HORATIO G. BROOKS was born in Portsmouth, N. H., October 30th, 1828. In 1838 his parents removed to Dover, N. H. He gave early evidence of a strong predilection for the locomotive, which at times was the cause of no little anxiety to his parents, as at fourteen his ambition seemed to seek dangerous amusements and bring home “the pieces” as trophies. With the bent of his mind so strongly fixed in the direction of what was to be his future profession it was a difficult matter to keep him at school; and at the age of sixteen, much to his delight, he was allowed to enter the works of his cousins, Isaac and Seth Adams, South Boston, Mass., as apprentice to the trade of machinist. His tastes, however, were so pronounced in favor of railway and locomotive service, that in 1846, with the consent of his employers, he entered the shops of the Boston and Maine Railroad, then located at Andover, Mass.
Eager for information upon the subject of the business he had chosen he lost no opportunity of informing himself; and, while fond of amusement, appreciating the delight of living as only a perfectly healthy organization can, was still a close student. Never satisfied to know simple results, he constantly sought to secure information as to causes. For this reason his progress was rapid. At the age of twenty he was sent out of the shop to learn the road as fireman, and was promoted to the position of engineer in the month of May, 1849. In October, 1850, he left Boston in charge of engine No. 90, built by Hinckley & Drury for the N.Y. & E. Railroad. After various vicissitudes he arrived at Dunkirk with his charge, via Erie Canal and Lake Erie, the 28th day of November, 1850. He has the honor of having blown the first locomotive whistle in the County of Chautauqua.

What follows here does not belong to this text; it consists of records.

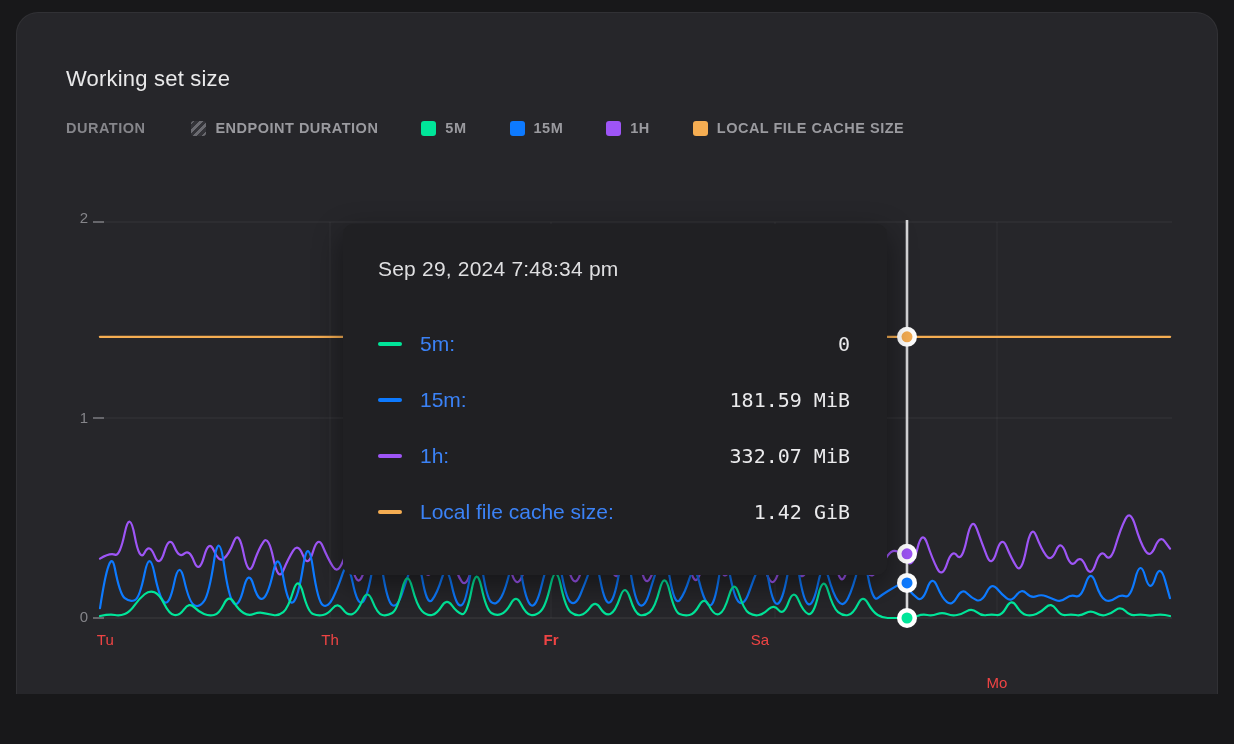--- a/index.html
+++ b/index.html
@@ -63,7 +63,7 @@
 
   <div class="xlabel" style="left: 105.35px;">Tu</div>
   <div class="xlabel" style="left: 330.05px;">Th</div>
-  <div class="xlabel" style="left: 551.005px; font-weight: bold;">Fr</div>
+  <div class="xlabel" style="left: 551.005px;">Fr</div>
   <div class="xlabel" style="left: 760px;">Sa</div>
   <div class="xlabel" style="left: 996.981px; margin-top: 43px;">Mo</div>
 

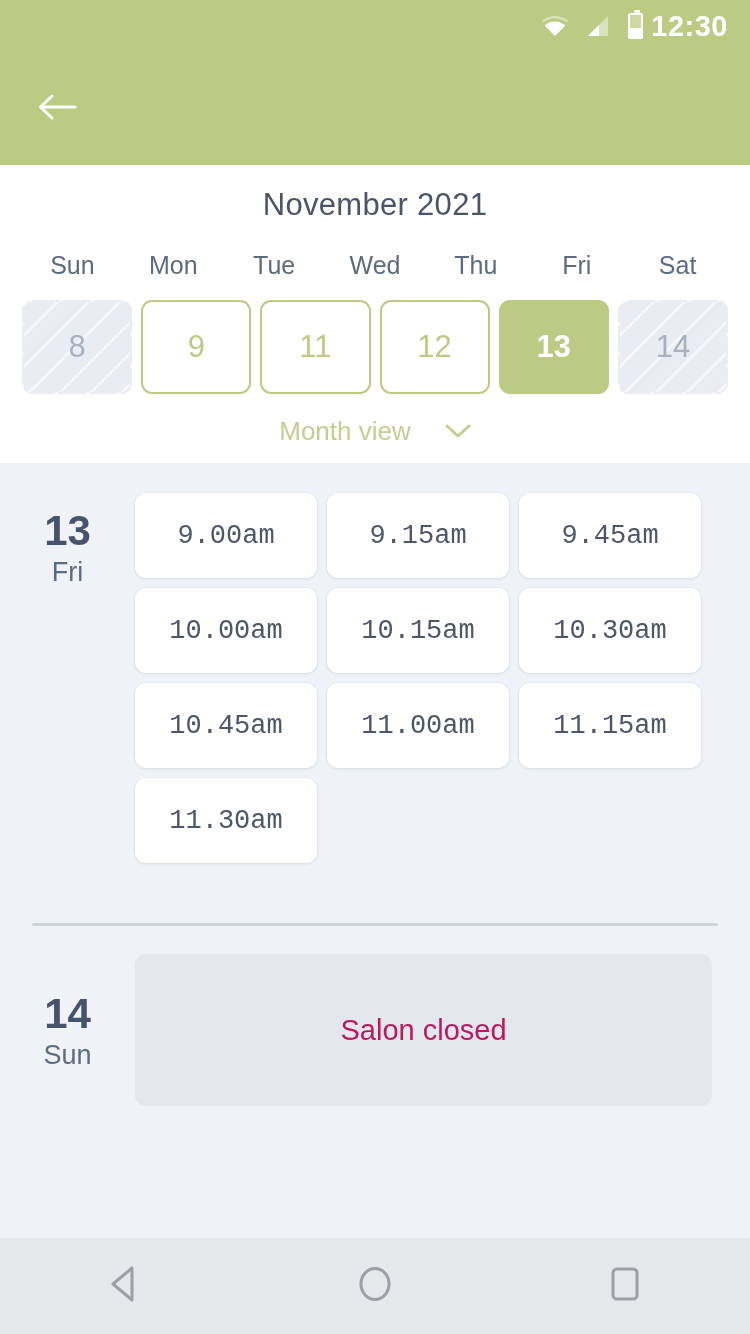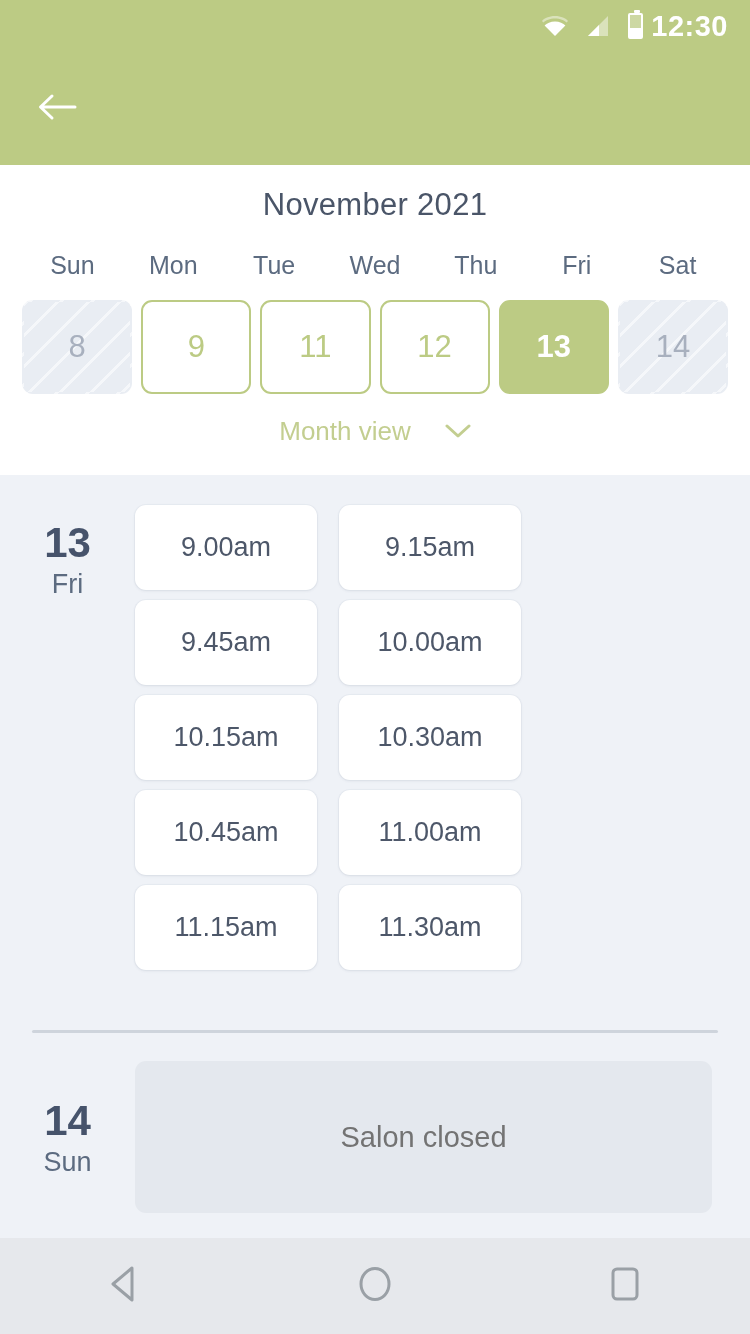--- a/index.html
+++ b/index.html
@@ -36,7 +36,7 @@
   .appbar-title{ color:#ffffff; font-size:37px; font-weight:bold; letter-spacing:.3px; }
 
   
-  .cal-card{ background:#ffffff; padding-top:22px; padding-bottom:28px; }
+  .cal-card{ background:#ffffff; padding-top:22px; padding-bottom:16px; }
   .month-title{
     text-align:center; color:#4a5568; font-size:31px; font-weight:normal;
     letter-spacing:.3px; margin-bottom:28px;

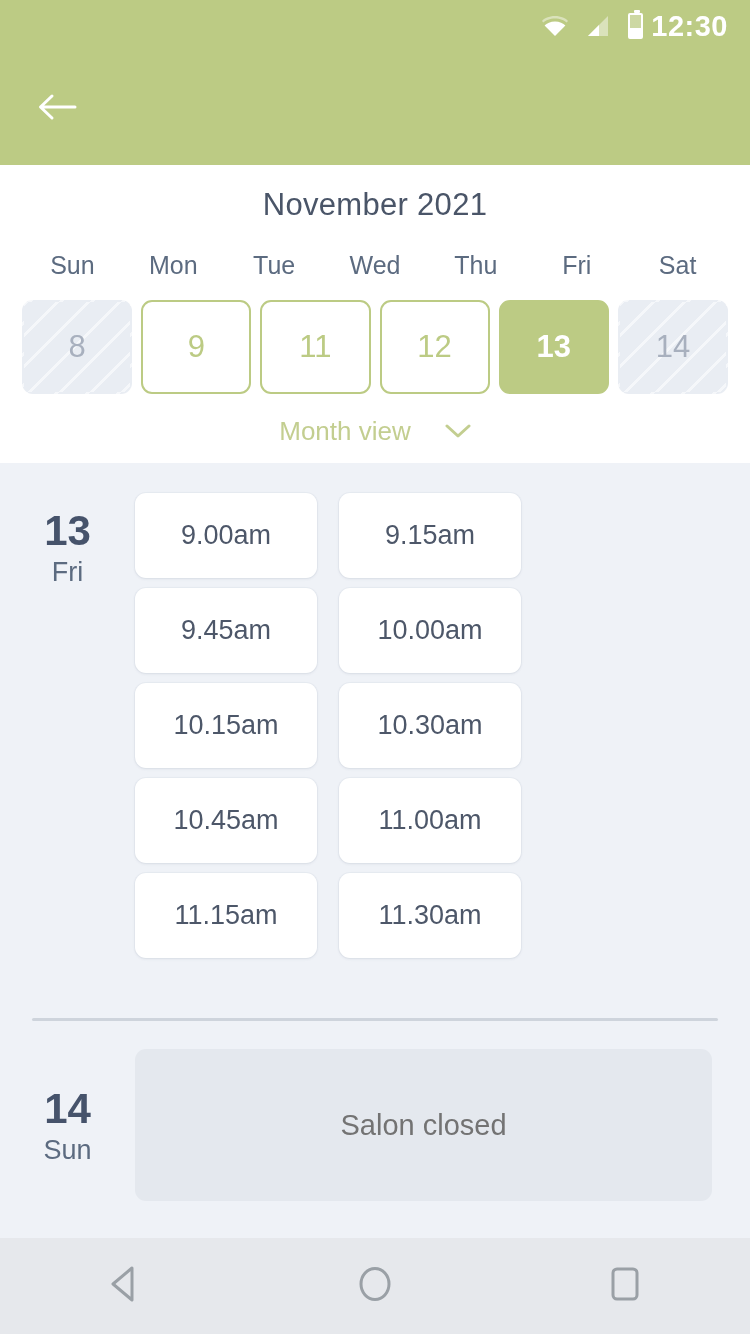--- a/index.html
+++ b/index.html
@@ -77,7 +77,7 @@
   .day-num{ color:#46536b; font-size:42px; font-weight:bold; line-height:1.05; }
   .day-dow{ color:#5c6b80; font-size:27px; margin-top:4px; }
 
-  .slots{ flex:1; display:flex; flex-wrap:wrap; gap:10px 22px; padding:20px 32px 0 0; align-content:flex-start; }
+  .slots{ flex:1; display:flex; flex-wrap:wrap; gap:10px 10px; padding:20px 32px 0 0; align-content:flex-start;font-family:Liberation Mono, monospace; }
   .slot{
     width:182px; height:85px; background:#ffffff; border-radius:11px;
     display:flex; align-items:center; justify-content:center;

March 6th, 1851, he was married to Miss Julia A. Haggett, at the residence of her father in North Edgcomb, Me. Three daughters remain to them as the fruit of their marriage, while one has gone “over the river.”
Mr. Brooks thoroughly believes in the efficiency and helpfulness of a true woman, and attributes much of his success in life to the influence of his wife and his faith in her judgment.
He attended thoroughly to his duty as a locomotive engineer until November, 1856, when, without solicitation upon his part, he was called to the position of master mechanic of the Dunkirk shops. In October, 1862, he was appointed superintendent of the western division of the newly organized Erie Railway, still retaining the position of master mechanic of the Western & Northwestern divisions.
In March, 1865, he resigned these positions to accept that of superintendent of motive power and machinery of the entire road, which position he resigned in October, 1869.
In October, 1869, Mr. Jay Gould, then president of the Erie Railway, ordered the Dunkirk shops to be permanently closed and the machinery removed to other locations. To prevent this great misfortune from falling upon the home of his adoption, and upon many men and their families to whom by long association he had become deeply attached, as well as to protect his own interests, Mr. Brooks conceived the idea of leasing the property from the Erie Railway for the purpose of establishing the business of locomotive manufacturing. He made the proposition to the company and it was accepted. On the 13th of November, 1869, the Brooks’ Locomotive Works were organized, the capacity of the works being but one locomotive per month. New tools were added and facilities improved until 1872, when twenty-two locomotives were turned out during the year.
In 1873 the panic crushed the industries of the country, and made no exception in favor of the Brooks’ Locomotive Works.
Through the years following the panic the works were kept running at a great loss; but Mr. Brooks never lost heart nor faith in the recuperation of the prostrated industries of the country. The intervening years between 1874 and 1879 were spent in improving the methods of construction in the works to such an extent that when business finally revived, in the fall of 1879, the facilities were vastly improved, and one hundred locomotives were turned out in 1880. The capacity of the works will be fifteen locomotives per month from July 1st, 1881.
Mr. Brooks has been honored by the citizens of Dunkirk by an election to the office of chief magistrate for three terms. He feels a deep interest in everything which can benefit or improve the surroundings of the people at large, and is always ready to work for such a purpose and contributes liberally to secure such a result. He fully appreciates the assistance he has received from his co-workers in the great manufacturing industry which now forms so important an element in the prosperity of Dunkirk, and has great faith in the average excellence of human nature.
He believes life too short to harbor resentments, and therefore has charity for all. He loves his friends and does not hate his enemies.